Passage provided
Segment Open
APPROVAL OF THE APPELLATE DIVISION

SUPERIOR COURT OF NEW JERSEY

APPELLATE DIVISION

DOCKET NO. A-1999-07T41999-07T4

STATE OF NEW JERSEY,

Plaintiff-Respondent,

v.

ALTIRICK GOLDSMITH,

Defendant-Appellant.

__________________________________________

 

Submitted February 22, 2010 - Decided

Before Judges Rodr guez and Chambers.

On appeal from the Superior Court of New Jersey, Law Division, Essex County, Indictment No. 06-12-3890.

Yvonne Smith Segars, Public Defender, attorney for appellant (Mark Stalford, Designated Counsel, on the brief).

Robert D. Laurino, Acting Essex County Prosecutor, attorney for respondent (Kenneth P. Ply, Assistant Prosecutor, of counsel and on the brief).

PER CURIAM

After defendant Altirick Goldsmith's motion to suppress evidence was denied, he entered a negotiated plea of guilty to third degree possession of CDS, N.J.S.A. 2C:35-10a. The State agreed to recommend dismissal of related charges and to a "time served/probation" recommendation. The judge imposed a probationary three year term with a special condition of 270 days in jail, which defendant had already served; to remain employed; follow through with counseling at the Bethel Counseling Center; urine screening; and to remain drug free.

The proofs presented at the hearing on the motion to suppress evidence can be summarized as follows. On August 11, 2006, three detectives from the Newark Police Department's Fugitive Apprehension Unit executed an arrest warrant for co-defendant Shawntay Thompson at her apartment located in a building on Grove Street. The warrant was based on a charge of possession of three envelopes of heroin. Detective Fletcher testified at the hearing that he obtained the arrest warrant that same day. Together with Detectives Pracher and Froster, they went to Thompson's apartment on Grove Street. Detective Fletcher knocked on the apartment door. Thompson answered. He advised Thompson that he had a warrant for her arrest.
Segment Closed
Task input
Segment Open
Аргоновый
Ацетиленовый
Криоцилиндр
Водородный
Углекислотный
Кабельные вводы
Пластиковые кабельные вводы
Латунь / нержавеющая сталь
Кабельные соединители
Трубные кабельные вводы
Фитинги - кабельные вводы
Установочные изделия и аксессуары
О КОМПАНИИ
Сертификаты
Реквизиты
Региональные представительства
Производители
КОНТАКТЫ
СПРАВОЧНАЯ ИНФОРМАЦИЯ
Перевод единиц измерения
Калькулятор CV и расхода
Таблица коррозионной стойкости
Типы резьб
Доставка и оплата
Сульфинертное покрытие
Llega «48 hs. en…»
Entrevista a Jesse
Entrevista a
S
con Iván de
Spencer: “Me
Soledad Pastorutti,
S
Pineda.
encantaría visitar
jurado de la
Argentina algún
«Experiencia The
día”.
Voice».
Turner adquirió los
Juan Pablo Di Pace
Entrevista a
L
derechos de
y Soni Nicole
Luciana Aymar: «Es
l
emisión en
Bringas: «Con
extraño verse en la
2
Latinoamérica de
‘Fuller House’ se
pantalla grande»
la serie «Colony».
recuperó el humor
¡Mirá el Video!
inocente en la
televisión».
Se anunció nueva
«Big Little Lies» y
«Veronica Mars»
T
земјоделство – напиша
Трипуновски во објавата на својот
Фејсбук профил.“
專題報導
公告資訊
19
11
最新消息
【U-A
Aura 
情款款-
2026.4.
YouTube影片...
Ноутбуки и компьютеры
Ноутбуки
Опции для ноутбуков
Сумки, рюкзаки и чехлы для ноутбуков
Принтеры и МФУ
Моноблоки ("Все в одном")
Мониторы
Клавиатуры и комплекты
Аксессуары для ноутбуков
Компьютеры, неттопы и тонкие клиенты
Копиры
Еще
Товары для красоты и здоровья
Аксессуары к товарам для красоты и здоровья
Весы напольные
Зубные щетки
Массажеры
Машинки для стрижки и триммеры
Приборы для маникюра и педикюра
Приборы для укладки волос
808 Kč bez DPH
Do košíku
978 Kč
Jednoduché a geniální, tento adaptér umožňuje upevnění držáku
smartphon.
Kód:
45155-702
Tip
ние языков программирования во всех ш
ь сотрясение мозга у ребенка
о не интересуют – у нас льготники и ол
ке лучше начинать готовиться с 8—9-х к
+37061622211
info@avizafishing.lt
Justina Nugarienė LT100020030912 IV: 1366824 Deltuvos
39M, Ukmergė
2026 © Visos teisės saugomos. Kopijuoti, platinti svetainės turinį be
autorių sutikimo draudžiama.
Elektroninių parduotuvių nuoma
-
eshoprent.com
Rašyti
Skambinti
Segment Closed
Work task A
In the court opinion, what charge was the arrest warrant for Shawntay Thompson based on?
Work task B
Format the entries as a JSON list of strings, one string per line with blank lines left out, starting with the first line of the entries and going on through the line with "Перевод единиц измерения".

Expected answer A
It was based on a charge of possession of three envelopes of heroin.

Expected answer B
[
  "Аргоновый",
  "Ацетиленовый",
  "Криоцилиндр",
  "Водородный",
  "Углекислотный",
  "Кабельные вводы",
  "Пластиковые кабельные вводы",
  "Латунь / нержавеющая сталь",
  "Кабельные соединители",
  "Трубные кабельные вводы",
  "Фитинги - кабельные вводы",
  "Установочные изделия и аксессуары",
  "О КОМПАНИИ",
  "Сертификаты",
  "Реквизиты",
  "Региональные представительства",
  "Производители",
  "КОНТАКТЫ",
  "СПРАВОЧНАЯ ИНФОРМАЦИЯ",
  "Перевод единиц измерения"
]